EXTRACT TO READ:
"""

STATE OF NEW MEXICO,

      Plaintiff-Appellee,

v.

JORGE IDROVO,

      Defendant-Appellant.

APPEAL FROM THE DISTRICT COURT OF DOÑA ANA COUNTY
Douglas R. Driggers, District Court Judge

Raúl Torrez, Attorney General
Benjamin L. Lammons, Assistant Attorney General
Santa Fe, NM

for Appellee

Bennett J. Baur, Chief Public Defender
Joelle N. Gonzales, Assistant Appellate Defender
Santa Fe, NM

for Appellant

                              MEMORANDUM OPINION

IVES, Judge.

{1}    After a jury trial, Defendant Jorge Idrovo was convicted of aggravated battery
against a household member (NMSA 1978, § 30-3-16(C) (2018)); aggravated assault
against a household member (NMSA 1978, Section 30-3-13(A)(1) (1995)); criminal
damage to property of a household member over $1,000 (NMSA 1978, Section 30-3-
18(A) (2009)); arson over $500 (NMSA 1978, Section 30-17-5(A) (2006)); and violation
of a restraining order (NMSA 1978, Section 40-13-6 (2013)). On appeal, Defendant
argues that (1) the convictions for aggravated battery and aggravated assault as well as
the convictions for arson and criminal damage to property violate double jeopardy; (2)
the failure to provide a definitional jury instruction amounted to fundamental error; (3)
insufficient evidence supports Defendant’s conviction for aggravated battery; and (4)
Defendant’s Sixth Amendment right to self-representation was infringed. We agree that
Defendant’s double jeopardy rights were violated with regard to the convictions for
arson and criminal damage to property and therefore remand for the district court to
vacate one of those convictions and to resentence Defendant accordingly. We affirm in
all other respects.

"""

DATA SUPPLIED:
"""

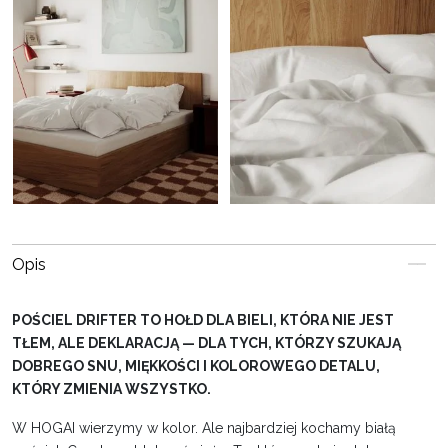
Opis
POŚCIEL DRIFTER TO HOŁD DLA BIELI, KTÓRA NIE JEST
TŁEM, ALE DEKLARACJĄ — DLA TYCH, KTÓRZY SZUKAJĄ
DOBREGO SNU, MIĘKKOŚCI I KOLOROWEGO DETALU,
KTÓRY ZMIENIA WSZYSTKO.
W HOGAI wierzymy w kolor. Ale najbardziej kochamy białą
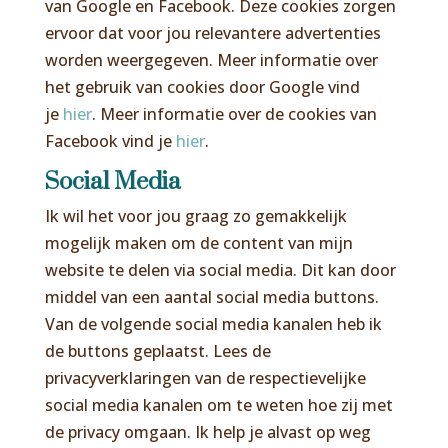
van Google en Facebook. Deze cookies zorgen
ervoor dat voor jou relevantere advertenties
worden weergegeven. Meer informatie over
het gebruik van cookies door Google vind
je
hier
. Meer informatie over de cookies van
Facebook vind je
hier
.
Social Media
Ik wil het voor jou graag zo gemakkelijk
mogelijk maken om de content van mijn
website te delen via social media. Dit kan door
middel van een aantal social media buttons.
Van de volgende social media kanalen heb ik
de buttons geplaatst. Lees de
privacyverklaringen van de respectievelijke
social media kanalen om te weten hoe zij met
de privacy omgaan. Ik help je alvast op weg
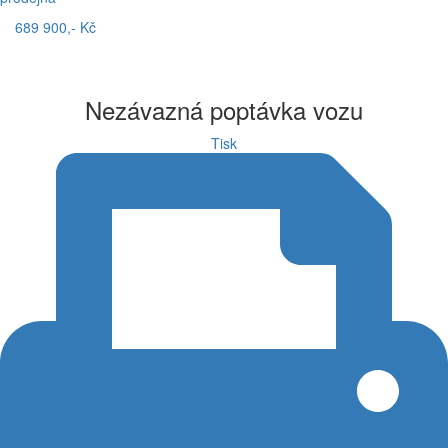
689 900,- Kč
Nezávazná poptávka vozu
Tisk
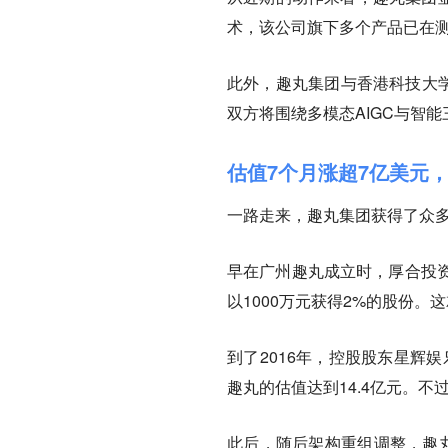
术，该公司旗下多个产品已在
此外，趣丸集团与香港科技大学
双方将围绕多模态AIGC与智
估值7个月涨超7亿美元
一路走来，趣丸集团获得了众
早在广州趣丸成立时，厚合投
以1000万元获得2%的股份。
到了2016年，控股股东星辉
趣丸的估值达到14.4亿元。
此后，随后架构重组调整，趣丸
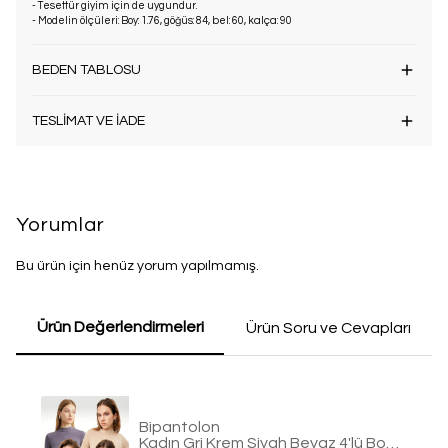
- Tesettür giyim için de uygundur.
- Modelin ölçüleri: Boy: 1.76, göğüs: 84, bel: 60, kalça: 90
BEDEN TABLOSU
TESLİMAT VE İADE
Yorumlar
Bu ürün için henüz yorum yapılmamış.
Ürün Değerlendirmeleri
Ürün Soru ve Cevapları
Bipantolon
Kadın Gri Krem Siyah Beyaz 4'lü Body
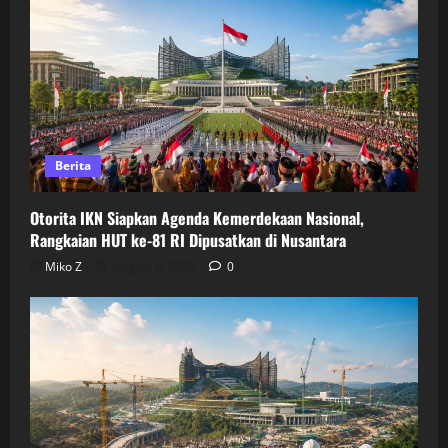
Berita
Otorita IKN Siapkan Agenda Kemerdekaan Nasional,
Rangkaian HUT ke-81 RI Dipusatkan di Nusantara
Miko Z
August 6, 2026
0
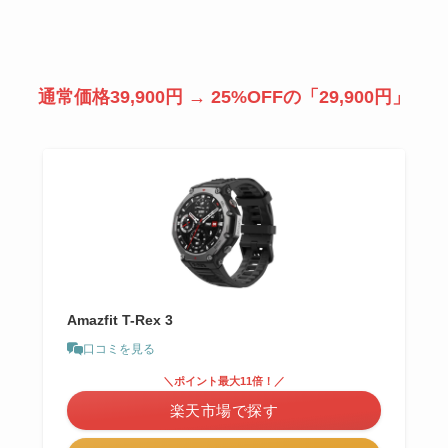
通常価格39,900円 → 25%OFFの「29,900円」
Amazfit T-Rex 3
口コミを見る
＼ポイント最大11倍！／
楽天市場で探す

"""

COMPLETE THE FOLLOWING:
1. Translate into Spanish this sentence from the court opinion: "We agree that Defendant’s double jeopardy rights were violated with regard to the convictions for arson and criminal damage to property and therefore remand for the district court to vacate one of those convictions and to resentence Defendant accordingly."
2. Recast the paragraph of the court opinion that begins "After a jury trial, Defendant Jorge Idrovo" as a list, keeping its main facts.
3. Reproduce the part of the court opinion starting at "the failure to" and ending at "all other respects.".

REPLIES:
1. Estamos de acuerdo en que se vulneraron los derechos del Acusado en materia de doble enjuiciamiento respecto de las condenas por incendio provocado y por daños criminales a la propiedad y, por lo tanto, devolvemos el caso al tribunal de distrito para que anule una de esas condenas y vuelva a dictar sentencia al Acusado en consecuencia.

2.
- After a jury trial, Defendant Jorge Idrovo was convicted of:
  - aggravated battery against a household member
  - aggravated assault against a household member
  - criminal damage to property of a household member over $1,000
  - arson over $500
  - violation of a restraining order
- On appeal, Defendant argues that:
  - the convictions for aggravated battery and aggravated assault, and those for arson and criminal damage to property, violate double jeopardy
  - the failure to give a definitional jury instruction was fundamental error
  - the evidence is insufficient to support the aggravated battery conviction
  - his Sixth Amendment right to self-representation was infringed
- The court agrees that double jeopardy was violated as to the arson and criminal damage to property convictions. It remands for the district court to vacate one of those convictions and resentence Defendant.
- The court affirms in all other respects.

3.
the failure to provide a definitional jury instruction amounted to fundamental error; (3)
insufficient evidence supports Defendant’s conviction for aggravated battery; and (4)
Defendant’s Sixth Amendment right to self-representation was infringed. We agree that
Defendant’s double jeopardy rights were violated with regard to the convictions for
arson and criminal damage to property and therefore remand for the district court to
vacate one of those convictions and to resentence Defendant accordingly. We affirm in
all other respects.